▸ **Source text**

-- Opening Marker --

Fifty Essentials in Fifty Days 48: Essential Spider-Woman Vol. 01

cover of Essential Spider-Woman Vol. 01


Essential Spider-Woman Vol. 01
Marv Wolfman, Mark Gruenwald, Michael Fleisher, Carmine Infantino and friends
Reprints: Marvel Spotlight #32, Marvel Two-in-One #29-33, Spider-Woman #1-25 (February 1977 – April 1980)
Get this for: quite good for a trademark grab — four stars

Spider-Woman, like fellow late seventies heroes Ms. Marvel and She-Hulk is one of those superheroes who you suspect to have only been created only to safeguard a trademark. This may be a bit too cynical and certainly her solo series was actually quite good, if suffering from some of the usual defects common to series with a female lead. One point that worked in her favour from the start is that she might share her name with Spider-Man, neither her powers nor herself were related to him; she was more than a weak copy of him. She managed a quite respectable run on her series, fifty issues and Essential Spider-Woman Vol. 1 collects half of it, as well as her first appearances in Marvel Spotlight #33 and Marvel Two-in-One #29-33.

-- Closing Marker --

[Saved data entries]
-- Opening Marker --

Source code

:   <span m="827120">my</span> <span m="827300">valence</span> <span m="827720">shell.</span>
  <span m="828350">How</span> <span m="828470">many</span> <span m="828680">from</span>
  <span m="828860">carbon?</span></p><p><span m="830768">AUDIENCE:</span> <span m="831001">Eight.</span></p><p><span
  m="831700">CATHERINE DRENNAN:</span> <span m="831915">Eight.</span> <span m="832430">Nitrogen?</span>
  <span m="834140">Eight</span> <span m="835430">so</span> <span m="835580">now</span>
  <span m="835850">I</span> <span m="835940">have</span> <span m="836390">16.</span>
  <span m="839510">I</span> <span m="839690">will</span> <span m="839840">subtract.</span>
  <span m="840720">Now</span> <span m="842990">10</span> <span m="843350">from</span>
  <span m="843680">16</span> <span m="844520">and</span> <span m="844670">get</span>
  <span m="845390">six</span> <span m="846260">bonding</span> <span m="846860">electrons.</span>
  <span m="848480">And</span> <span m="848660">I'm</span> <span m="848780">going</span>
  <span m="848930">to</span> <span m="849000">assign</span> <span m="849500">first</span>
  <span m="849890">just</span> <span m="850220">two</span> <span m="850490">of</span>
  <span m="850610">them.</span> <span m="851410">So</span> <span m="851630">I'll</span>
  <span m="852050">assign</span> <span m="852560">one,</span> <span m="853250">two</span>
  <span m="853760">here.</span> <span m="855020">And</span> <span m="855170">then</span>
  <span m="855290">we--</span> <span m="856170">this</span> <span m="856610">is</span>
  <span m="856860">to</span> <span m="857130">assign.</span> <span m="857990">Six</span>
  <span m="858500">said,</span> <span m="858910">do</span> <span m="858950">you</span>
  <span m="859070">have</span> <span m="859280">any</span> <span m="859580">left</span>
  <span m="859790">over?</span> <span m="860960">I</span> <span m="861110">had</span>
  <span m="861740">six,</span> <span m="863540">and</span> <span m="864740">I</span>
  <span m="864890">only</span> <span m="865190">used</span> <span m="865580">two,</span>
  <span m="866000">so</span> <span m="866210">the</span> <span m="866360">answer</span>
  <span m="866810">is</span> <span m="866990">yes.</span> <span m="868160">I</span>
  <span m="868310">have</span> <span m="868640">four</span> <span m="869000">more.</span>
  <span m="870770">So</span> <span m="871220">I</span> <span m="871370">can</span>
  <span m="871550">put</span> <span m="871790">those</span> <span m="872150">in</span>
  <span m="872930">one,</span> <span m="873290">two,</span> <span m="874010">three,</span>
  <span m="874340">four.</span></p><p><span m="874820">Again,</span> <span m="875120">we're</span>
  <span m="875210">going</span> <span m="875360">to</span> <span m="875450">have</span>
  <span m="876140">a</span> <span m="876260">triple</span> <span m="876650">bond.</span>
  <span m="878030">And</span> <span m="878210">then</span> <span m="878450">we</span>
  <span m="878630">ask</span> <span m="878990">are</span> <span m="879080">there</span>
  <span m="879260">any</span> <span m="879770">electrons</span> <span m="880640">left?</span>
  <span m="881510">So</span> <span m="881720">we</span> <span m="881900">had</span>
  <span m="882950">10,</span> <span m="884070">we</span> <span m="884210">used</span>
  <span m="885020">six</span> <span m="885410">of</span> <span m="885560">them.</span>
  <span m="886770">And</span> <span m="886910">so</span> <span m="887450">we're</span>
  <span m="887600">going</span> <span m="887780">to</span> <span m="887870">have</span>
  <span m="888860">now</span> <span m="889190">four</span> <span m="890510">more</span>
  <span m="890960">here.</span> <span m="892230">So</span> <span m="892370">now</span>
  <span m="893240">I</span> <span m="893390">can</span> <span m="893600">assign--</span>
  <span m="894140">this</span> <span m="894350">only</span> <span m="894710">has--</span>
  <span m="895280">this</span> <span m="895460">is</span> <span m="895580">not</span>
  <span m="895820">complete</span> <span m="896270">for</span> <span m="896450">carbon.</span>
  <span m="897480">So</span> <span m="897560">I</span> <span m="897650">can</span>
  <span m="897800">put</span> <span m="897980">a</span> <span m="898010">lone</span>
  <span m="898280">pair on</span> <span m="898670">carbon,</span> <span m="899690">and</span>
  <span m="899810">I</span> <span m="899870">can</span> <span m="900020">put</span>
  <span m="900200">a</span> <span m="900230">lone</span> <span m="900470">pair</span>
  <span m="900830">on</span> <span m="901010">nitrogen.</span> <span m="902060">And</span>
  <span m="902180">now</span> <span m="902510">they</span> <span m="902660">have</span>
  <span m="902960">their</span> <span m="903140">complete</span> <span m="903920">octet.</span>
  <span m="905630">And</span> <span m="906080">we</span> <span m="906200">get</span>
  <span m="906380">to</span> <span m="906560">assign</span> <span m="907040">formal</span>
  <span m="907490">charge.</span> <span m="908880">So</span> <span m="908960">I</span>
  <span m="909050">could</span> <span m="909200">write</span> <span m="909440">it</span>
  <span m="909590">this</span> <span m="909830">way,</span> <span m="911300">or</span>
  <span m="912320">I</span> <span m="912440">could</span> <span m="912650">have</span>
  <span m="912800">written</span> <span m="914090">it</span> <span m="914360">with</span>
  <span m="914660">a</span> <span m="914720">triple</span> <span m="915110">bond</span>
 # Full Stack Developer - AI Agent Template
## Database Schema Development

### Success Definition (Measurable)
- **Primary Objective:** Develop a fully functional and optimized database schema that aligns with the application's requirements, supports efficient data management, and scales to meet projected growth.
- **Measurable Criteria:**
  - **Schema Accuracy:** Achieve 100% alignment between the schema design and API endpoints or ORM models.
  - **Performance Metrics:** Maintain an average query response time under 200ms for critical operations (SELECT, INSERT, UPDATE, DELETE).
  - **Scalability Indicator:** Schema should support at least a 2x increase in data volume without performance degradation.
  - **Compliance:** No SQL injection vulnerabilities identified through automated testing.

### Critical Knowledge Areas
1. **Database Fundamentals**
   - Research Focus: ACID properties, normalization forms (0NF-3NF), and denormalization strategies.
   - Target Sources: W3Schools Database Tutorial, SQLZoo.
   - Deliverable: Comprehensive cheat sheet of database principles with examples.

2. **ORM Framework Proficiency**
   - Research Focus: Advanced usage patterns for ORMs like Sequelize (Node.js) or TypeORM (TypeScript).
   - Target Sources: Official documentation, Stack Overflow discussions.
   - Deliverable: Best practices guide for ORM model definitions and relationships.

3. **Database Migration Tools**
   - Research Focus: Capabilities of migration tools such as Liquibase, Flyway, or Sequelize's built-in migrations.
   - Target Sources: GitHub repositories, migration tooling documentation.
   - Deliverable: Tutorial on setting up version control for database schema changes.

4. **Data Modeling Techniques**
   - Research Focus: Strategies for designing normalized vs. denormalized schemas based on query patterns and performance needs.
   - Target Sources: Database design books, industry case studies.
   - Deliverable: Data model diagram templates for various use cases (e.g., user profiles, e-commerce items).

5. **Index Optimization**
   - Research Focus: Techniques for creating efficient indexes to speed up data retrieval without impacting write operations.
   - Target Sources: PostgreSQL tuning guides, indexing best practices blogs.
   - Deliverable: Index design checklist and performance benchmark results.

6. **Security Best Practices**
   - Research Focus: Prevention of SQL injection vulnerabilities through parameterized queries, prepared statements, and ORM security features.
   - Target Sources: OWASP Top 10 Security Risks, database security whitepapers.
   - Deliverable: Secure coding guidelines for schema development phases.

-- Closing Marker --

▸ **Using the information**
**A.** Reproduce verbatim the stretch of the Spider-Woman review from "Fifty Essentials in" through "1977 – April 1980)".
**B.** In the Spider-Woman review, how many issues did Spider-Woman's solo series run?

▸ **Solutions**
**A.**
Fifty Essentials in Fifty Days 48: Essential Spider-Woman Vol. 01

cover of Essential Spider-Woman Vol. 01


Essential Spider-Woman Vol. 01
Marv Wolfman, Mark Gruenwald, Michael Fleisher, Carmine Infantino and friends
Reprints: Marvel Spotlight #32, Marvel Two-in-One #29-33, Spider-Woman #1-25 (February 1977 – April 1980)

**B.** Fifty issues.